The bad: All told, an enormous amount of events do not occur across Fargo's ten-episode run. While almost every second is spellbinding, there are a few moments where the viewer may have to remind themselves that little time has passed. One particular character incurs an injury that seems to take forever to heal, until one realizes only weeks have passed in the show's chronology. Also, Fargo's season finale may not satisfy all viewers. A major character is sidelined who some viewers may want to see in the center of the action. However, in defense of this narrative decision, the final conflict does actually take place between the two characters with whom it began.
The good: Where to begin? Fargo features flawless performances from its lead and auxiliary actors. The show's creators reap a great reward for risking Fargo's lead role with a newcomer. As Police Deputy, Molly Solverson, Allison Tolman turns in impeccable work, perfectly realizing Solverson's determination and frustration. Tolman should easily find work in this line for the rest of her life. Martin Freeman, who has now been the lead in one of the most highly regarded comedies series of all time (UK's The Office), as well as the lead in adaptations of two of the most beloved books of all time (Hitchhiker's Guide to the Galaxy and The Hobbit), Watson in BBC's Sherlock, and some guy in this Christmas-themed romantic comedy my wife made me watch once, plays Lester Nygaard, a bumbling, gentle man transformed into a monster through only one short conversation with Thornton's Malvo. Freeman has slowly become one of the most well-traveled actors of his generation, and with good reason. This character is the antithesis of most Freeman has played, but he is just as believable in the part. Rounding out the cast is Colin Hanks, who turns in solid work as Gus Grimly, a bastion of goodness, and the aforementioned, chameleon-like Thornton as Malvo. The secondary cast, including Bob Odenkirk (Saul from Breaking Bad), Keith Carradine, and Joey King, among others, all perform ably. Fargo's cinematography is gorgeous, on par with anything in the theater, and the direction is keen. Music is apt...I'm feeling redundant here...every element of craftsmanship regarding this show is top notch.
Thematically, Fargo tackles topics familiar to any fan of the Coen brother's work. The everyday battle of good and evil in the average human is explored in depth, as well as both the gulfs and ditches between the two. The concept of justice is also thoroughly dissected, and yet...even if one couldn't care less about any kind of philosophical or moral exploration, Fargo's story is just as engaging. People do bad things, and other people try to catch them.
Fargo is compared heavily to fellow limited-series, True Detective (both series run for only ten episodes, feature movie stars, and will be followed by unconnected, completely recast second seasons). Fargo shares one of that show's greatest assets--ambiguity as to the true nature of the villain. True Detective gives the viewer ample evidence that its villains' misdeeds could have supernatural implications, but also indicates that might not be the case at all. Likewise, Fargo's Malvo could be a very wicked man, but the show also hints that he could be an embodiment of the devil himself. His line after enjoying dessert at a diner, "Haven't had a piece of pie like that since the Garden of Eden," is particularly delicious for those who prefer to give the TV they watch a deeper analysis, and is one of many such moments.

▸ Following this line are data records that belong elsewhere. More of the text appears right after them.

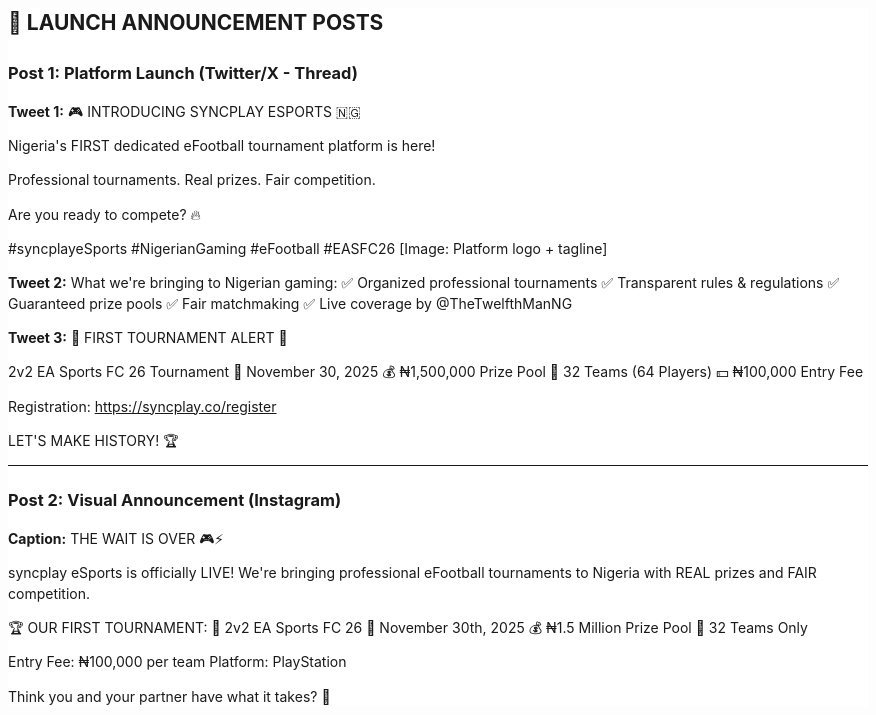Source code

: 
## 🚀 LAUNCH ANNOUNCEMENT POSTS

### Post 1: Platform Launch (Twitter/X - Thread)
**Tweet 1:**
🎮 INTRODUCING SYNCPLAY ESPORTS 🇳🇬

Nigeria's FIRST dedicated eFootball tournament platform is here! 

Professional tournaments. Real prizes. Fair competition.

Are you ready to compete? 🔥

#syncplayeSports #NigerianGaming #eFootball #EASFC26
[Image: Platform logo + tagline]

**Tweet 2:**
What we're bringing to Nigerian gaming:
✅ Organized professional tournaments
✅ Transparent rules & regulations
✅ Guaranteed prize pools
✅ Fair matchmaking
✅ Live coverage by @TheTwelfthManNG

**Tweet 3:**
🚨 FIRST TOURNAMENT ALERT 🚨

2v2 EA Sports FC 26 Tournament
📅 November 30, 2025
💰 ₦1,500,000 Prize Pool
👥 32 Teams (64 Players)
💵 ₦100,000 Entry Fee

Registration: https://syncplay.co/register

LET'S MAKE HISTORY! 🏆

---

### Post 2: Visual Announcement (Instagram)
**Caption:**
THE WAIT IS OVER 🎮⚡

syncplay eSports is officially LIVE! We're bringing professional eFootball tournaments to Nigeria with REAL prizes and FAIR competition.

🏆 OUR FIRST TOURNAMENT:
📍 2v2 EA Sports FC 26
📅 November 30th, 2025
💰 ₦1.5 Million Prize Pool
👥 32 Teams Only

Entry Fee: ₦100,000 per team
Platform: PlayStation

Think you and your partner have what it takes? 💪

Finally, as I've just mentioned True Detective, I feel like I should weigh in on the Fargo vs. True Detective debate. While both are enjoyable shows, I think Fargo is the better of the two. Fargo features a bit more thematic substance (not that True Detective is light in that department), and also shows more respect to its characters. While admittedly, True Detective inhabits a grayer realm of the moral spectrum than Fargo, Fargo is still able to blur the lines without dragging everyone on screen through the mud. While this may not be a heralded quality, I think it is an underrated one, and a noble one. True Detective is a good show, but Fargo is a great one. Though Fargo isn't quite perfect, I feel that I can't recommend it enough.